I spent several thousand dollars on a mobile game like this when I was making $12 an hour. I absolutely regret the time I spent and the money I wasted on it. I got fired from another job because I wasted all my time playing the game. Ultimately it was impossible for English Speaking people to win anyway as Japanese players outnumbered us. So all the money we spent was for nothing.
What I was talking wasn't just merely over-investing in a game. This particular part of his comment was the relevant bit:
> I met people from all over the world who play. We had discords, ran guilds, had actual leadership responsibilities, would call people in the middle of the night when they were being rallied, etc.
Being a serious gamer is often much more than just the game, but the community/social experience and (potentially) personal development in highly a competitive environment. Eve is similarly known for being much more than a game but running pseudo-corporations. Of course the addiction/time/money stuff is where you start risking hitting the live wire.
Yeah, the game I'm talking about was like this. I spent 80+ hours a week on it. I spent literal years of my life on World of Warcraft, stagnating my life for almost a decade because of it. I was in one of the top guilds in the world for while. It was a full time job and to my detriment.

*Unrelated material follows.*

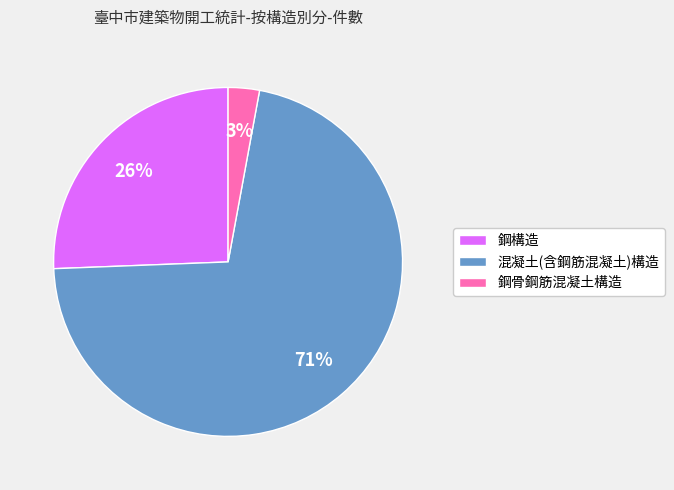

True or false: 混凝土(含鋼筋混凝土)構造 accounts for 71% of the total.

True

I hate every time I think about it, I could have been learning to code, advancing my career and doing interesting things that I think back fondly about. Instead there's just a void in my life where I did nothing, learned nothing, and copied other people's builds in a game and hit buttons really fast and stayed out of the red areas during raids while hitting buttons fast. It makes me feel gross.
You learned how to maintain a membership in one of the top groups of one of the top games. that's not exactly a marketable skill on paper, but you sound like someone who knows how to grind when you set your mind to it. As someone with ADHD who can't stop chasing squirrels, I admire that.
Try to forgive yourself. You can't take it back. The time you spend in regret is more time you are losing to the game. Maybe you can turn your experiences into something that can help yourself or others.
Well, you are probably right. I imagine quite a few people on here had time-consuming digital lives at some point or another.
What you have shown yourself is you can stick with something. Why not try something else now, that you can do for the rest of your life? Carpentry? Guitar playing? Not obsessively, but just regularly. You have time.
I'm sorry you feel that way. Do you mind me asking a couple of questions? Did you enjoy it at the time, or was it more numbing or just compulsive thing?
And was it a social thing? Did you make friends, enjoy talking to people etc?